Software/SaaS M&A Deal Volume and Spending

Q3 also marked the fourth consecutive quarter there was at least one $500 million+ SaaS transaction, evidence the software industry’s largest public companies are now convinced of the viability and potential of SaaS in the enterprise market.

This excerpt is from our complimentary Q3 2012 Software Industry Financial Report which can be downloaded here:  http://www.softwareequity.com/research_reports.aspx

As we went to press, 405 software industry M&A transactions were reported in the third quarter (Figure 26).  We expect the final tally for 3Q12 to reach 420, since M&A announcements and related data for the quarter are often released well into the following quarter.  As testament, our initial total of 422 deals for Q2, as referenced in our second quarter report, was revised upward to a final count of 449 software/SaaS transactions.  Quarterly software/SaaS M&A deal volume has now surpassed 400 – the historical benchmark for healthy software M&A volume – for nine straight quarters.

Software/SaaS mega deals (>$500 million) in the third quarter included Verint Systems’ acquisition of Comverse Technology ($1.5 billion EV, 0.7x TTM revenue); IBM’s acquisition of Kenexa ($1.4 billion, 4.1x); Roper Industries’ acquisition of Sunquest Information ($1.4 billion); VMWare’s acquisition of Nicira Networks ($1.3 billion); Thoma Bravo’s acquisition of Deltek ($1.1 billion, 3.0x); Publicis Groupe’s acquisition of LBi International ($581.2 million, 1.9x); and HiSoft Technology’s acquisition of VanceInfo Technologies ($506.4 million, 1.3x).

Thoma Bravo’s acquisition of Deltek marks the third consecutive quarter mega-deal buyers included a private equity firm, suggesting PE firms have improved deal financing capabilities and a healthier appetite.   As important, Deltek’s 3.4x TTM revenue exit multiple suggests some PE firms are willing to pay a strategic value for the right asset.

Q3 also marked the fourth consecutive quarter there was at least one $500 million+ SaaS transaction, evidence the software industry’s largest public companies are now convinced of the viability and potential of SaaS in the enterprise market.  Having drawn that conclusion, these industry behemoths are now aggressively targeting the largest and most successful SaaS companies, which have now achieved critical mass to warrant the attention.

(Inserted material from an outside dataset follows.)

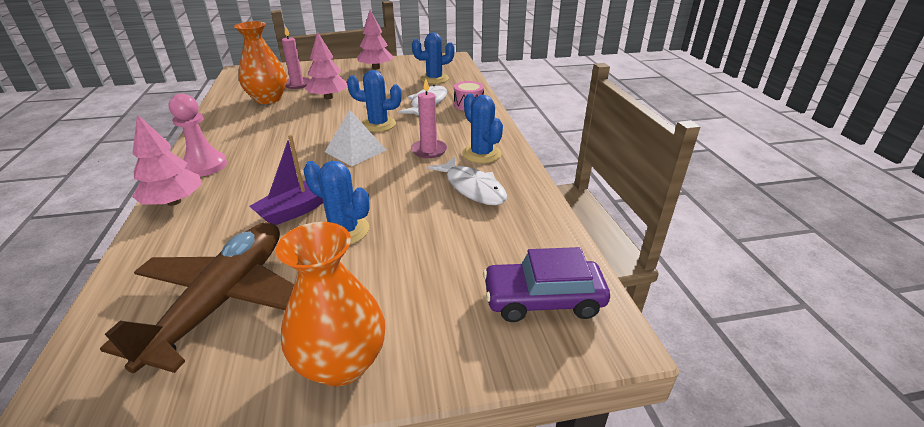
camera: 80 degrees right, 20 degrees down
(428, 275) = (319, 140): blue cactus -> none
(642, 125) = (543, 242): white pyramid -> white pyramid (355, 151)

As for the third quarter’s total spend, the aggregate purchase price of 3Q12’s software/SaaS transactions with announced price tags was $12.2 billion, 45% lower than 2Q12’s $22.3 billion, and the lowest quarterly spend we’ve seen since 1Q10.  On a TTM basis, as of the close of the third quarter $63.1 billion was expended on software/SaaS transactions, down from $70.4 billion YoY.  The average deal size, after a period of rapid growth, began to level off in 4Q11 at $42 million, and declined to $36 million in 3Q12, a 14.3% YoY decrease (Figure 27).

While one could conclude the declining aggregate deal spend and average deal size have suffered because of continuing buyer uncertainty about the broader economy, the steady number of software/SaaS M&A transactions, and the much improved median exit multiple (see below) suggests the declines may be attributable to a greater number of smaller software companies being acquired.